NatWest recently released its third-quarter financial results, revealing some key insights.

Pre-tax Profit

The U.K. bank reported an operating pretax profit of £1.33 billion ($1.62 billion) for the three months ending September 30th. While this falls slightly short of the expected £1.36 billion, it is still an improvement from the operating pretax profit of £1.09 billion during the same period last year.

Net Income

NatWest's third-quarter total income increased to £3.49 billion, although it fell short of the consensus estimate of £3.585 billion. Net interest income was £2.685 billion, below the expected £2.80 billion. In comparison, the total income for the same period last year was £3.23 billion, which included £2.64 billion in net interest income.

Key Highlights


The bank revised its income guidance for the year, lowering it from £14.8 billion to £14.3 billion.

Net Interest Margin

NatWest's bank net interest margin for the quarter was 2.94%, which is below the expected 3.07% and lower than the 3.13% reported in the second quarter. The bank also adjusted its 2023 guidance for this metric to over 3%, compared to the previous expectation of around 3.15%.
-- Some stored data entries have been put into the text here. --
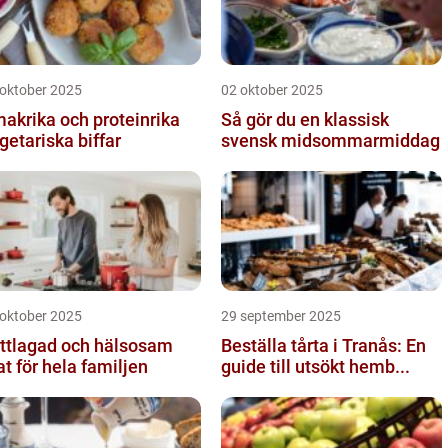
 oktober 2025
02 oktober 2025
akrika och proteinrika
Så gör du en klassisk
getariska biffar
svensk midsommarmiddag
 oktober 2025
29 september 2025
ttlagad och hälsosam
Beställa tårta i Tranås: En
t för hela familjen
guide till utsökt hemb...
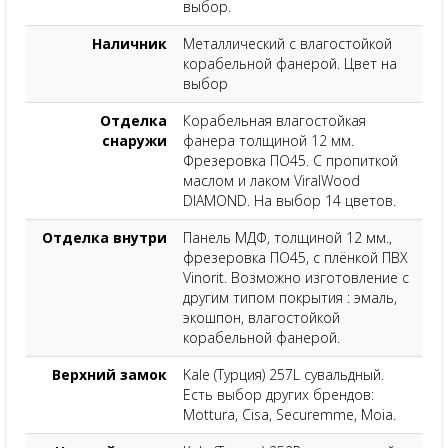
выбор.
Наличник
Металлический с влагостойкой
корабельной фанерой. Цвет на
выбор
Отделка
Корабельная влагостойкая
снаружи
фанера толщиной 12 мм.
Фрезеровка ПО45. С пропиткой
маслом и лаком ViralWood
DIAMOND. На выбор 14 цветов.
Отделка внутри
Панель МДФ, толщиной 12 мм.,
фрезеровка ПО45, с плёнкой ПВХ
Vinorit. Возможно изготовление с
другим типом покрытия : эмаль,
экошпон, влагостойкой
корабельной фанерой.
Верхний замок
Kale (Турция) 257L сувальдный.
Есть выбор других брендов:
Mottura, Cisa, Securemme, Moia.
NatWest recorded impairment losses of £229 million, which is lower than the expected charge of £275 million according to consensus.

CET 1 Ratio

The lender's common equity Tier 1 ratio, a significant measure of balance-sheet strength, was 13.5% at the end of the period. While this is consistent with the previous quarter, it is slightly below consensus' expectation of 13.8%. NatWest aims to maintain a CET1 ratio between 13% and 14% in its 2023 and mid-term guidance.